Work task:
Only the lines from the one with "testée afin de déceler la présence de sels" to the end of the data, both ends included, should be output, exactly as they stand and without pictures.

Start of Supplied material

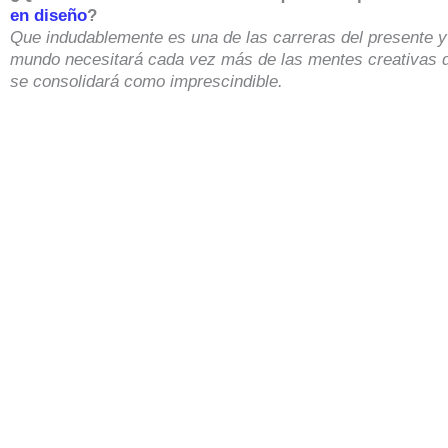
en diseño
?
Que indudablemente es una de las carreras del presente y 
mundo necesitará cada vez más de las mentes creativas d
se consolidará como imprescindible.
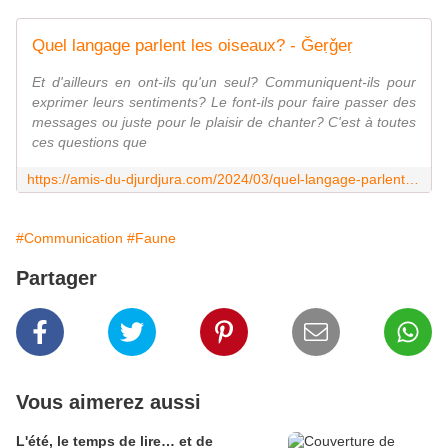
Quel langage parlent les oiseaux? - Ǧeṛǧeṛ
Et d'ailleurs en ont-ils qu'un seul? Communiquent-ils pour
exprimer leurs sentiments? Le font-ils pour faire passer des
messages ou juste pour le plaisir de chanter? C'est à toutes
ces questions que
https://amis-du-djurdjura.com/2024/03/quel-langage-parlent-les-oiseaux.html
#Communication
#Faune
Partager
Vous aimerez aussi
L'été, le temps de lire… et de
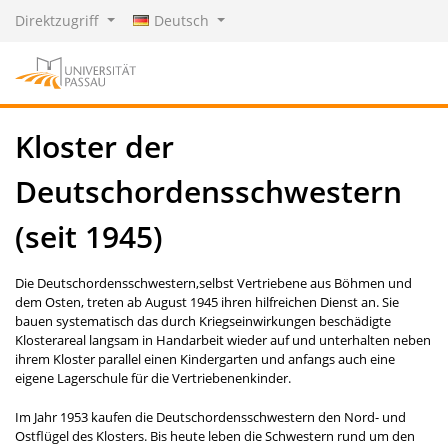
Direktzugriff
Deutsch
Kloster der
Deutschordensschwestern
(seit 1945)
Die Deutschordensschwestern,
selbst Vertriebene aus Böhmen und
dem Osten, treten ab August 1945 ihren hilfreichen Dienst an. Sie
bauen systematisch das durch Kriegseinwirkungen beschädigte
Klosterareal langsam in Handarbeit wieder auf und unterhalten neben
ihrem Kloster parallel einen Kindergarten und anfangs auch eine
eigene Lagerschule für die Vertriebenenkinder.
Im Jahr 1953 kaufen die Deutschordensschwestern den Nord- und
Ostflügel des Klosters. Bis heute leben die Schwestern rund um den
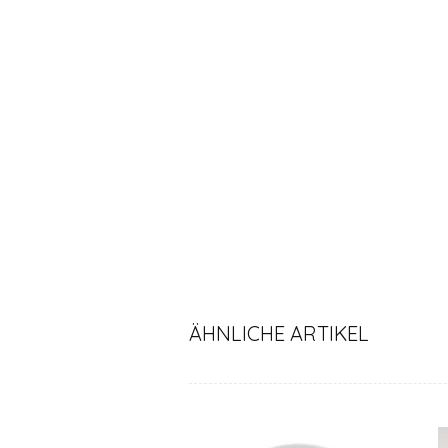
ÄHNLICHE ARTIKEL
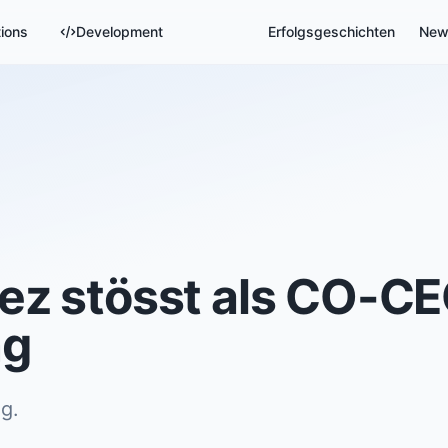
tions
Development
Erfolgsgeschichten
New
ez stösst als CO-CE
ng
g.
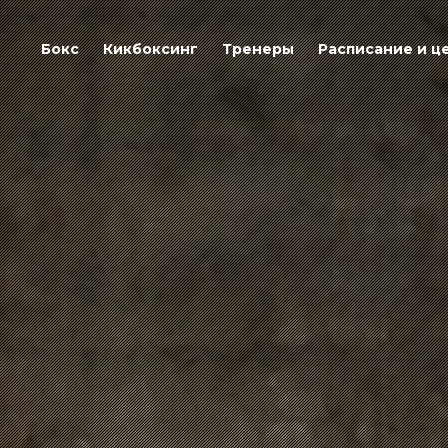
Бокс
Кикбоксинг
Тренеры
Расписание и ц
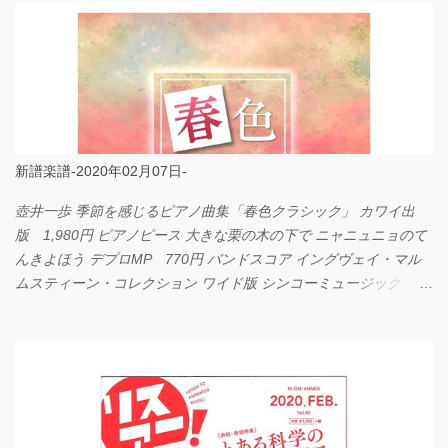
新譜楽譜-2020年02月07日-
壺井一歩 季節を感じるピアノ曲集「春色クラシック」 カワイ出
版 1,980円 ピアノピース 大きな栗の木の下で ニャニュニョのて
んきよほう デプロMP 770円 バンドスコア イングヴェイ・マル
ムスティーン・コレクション ワイド版 シンコーミュージック
4,290円 PPE11 やさしく弾けるピアノピース I LOVE．．．
Official髭男dism やさしく弾ける ピアノピース フェアリー 660円
BP2225 Kingdom of the Heavens 春畑道哉 バンドピース フェアリ
ー 825円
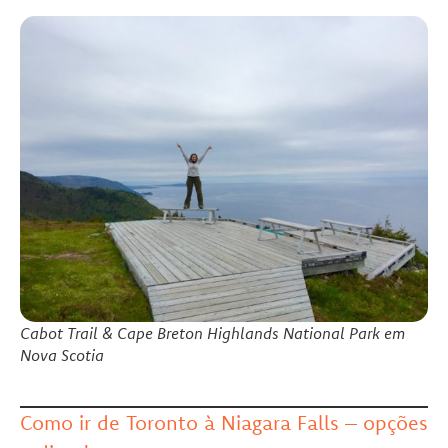
Cabot Trail & Cape Breton Highlands National Park em
Nova Scotia
Como ir de Toronto à Niagara Falls – opções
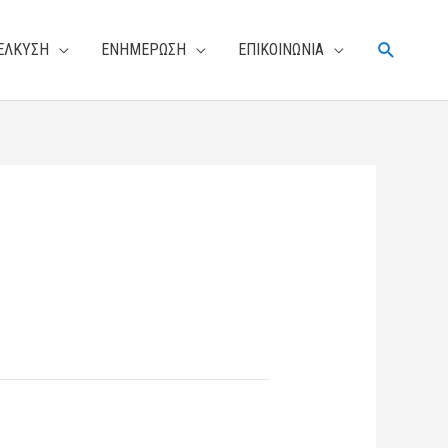
Αναζήτη
ΕΛΚΥΣΗ
ΕΝΗΜΕΡΩΣΗ
ΕΠΙΚΟΙΝΩΝΙΑ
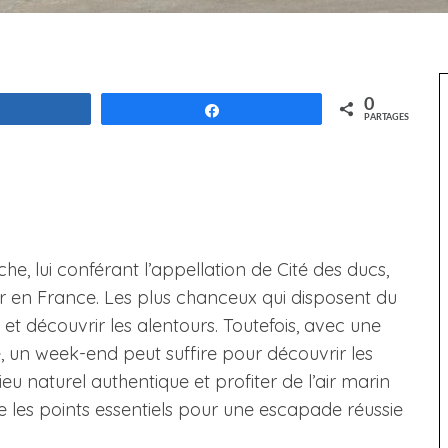
0
Partagez
Partagez
PARTAGES
che, lui conférant l’appellation de Cité des ducs,
iter en France. Les plus chanceux qui disposent du
et découvrir les alentours. Toutefois, avec une
 un week-end peut suffire pour découvrir les
eu naturel authentique et profiter de l’air marin
e les points essentiels pour une escapade réussie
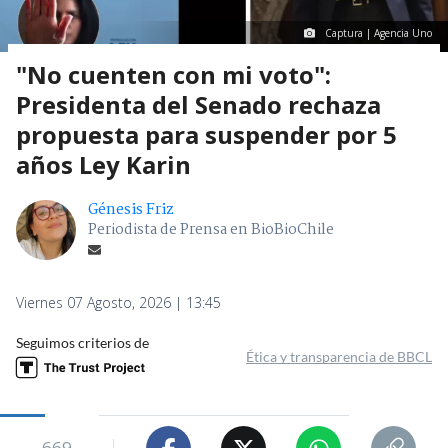
Captura | Agencia Uno
"No cuenten con mi voto":
Presidenta del Senado rechaza
propuesta para suspender por 5
años Ley Karin
Génesis Friz
Periodista de Prensa en BioBioChile
Viernes 07 Agosto, 2026 | 13:45
Seguimos criterios de
Ética y transparencia de BBCL
669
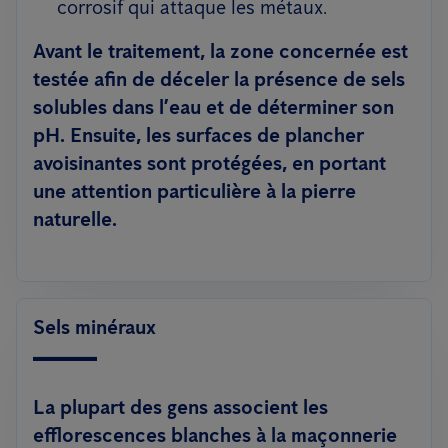
corrosif qui attaque les métaux.
Avant le traitement, la zone concernée est
testée afin de déceler la présence de sels
solubles dans l’eau et de déterminer son
pH. Ensuite, les surfaces de plancher
avoisinantes sont protégées, en portant
une attention particulière à la pierre
naturelle.
Sels minéraux
La plupart des gens associent les
efflorescences blanches à la maçonnerie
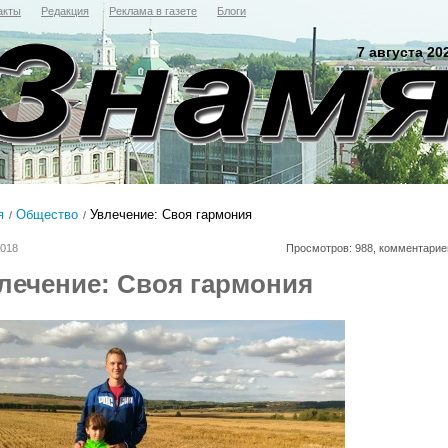
акты
Редакция
Реклама в газете
Блоги
7 августа 20
я
Общество
Увлечение: Своя гармония
2018
Просмотров: 988, комментарие
лечение: Своя гармония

End of Supplied material

Solution to the problem:
testée afin de déceler la présence de sels
solubles dans l’eau et de déterminer son
pH. Ensuite, les surfaces de plancher
avoisinantes sont protégées, en portant
une attention particulière à la pierre
naturelle.
Sels minéraux
La plupart des gens associent les
efflorescences blanches à la maçonnerie
акты
Редакция
Реклама в газете
Блоги
7 августа 20
я
Общество
Увлечение: Своя гармония
2018
Просмотров: 988, комментарие
лечение: Своя гармония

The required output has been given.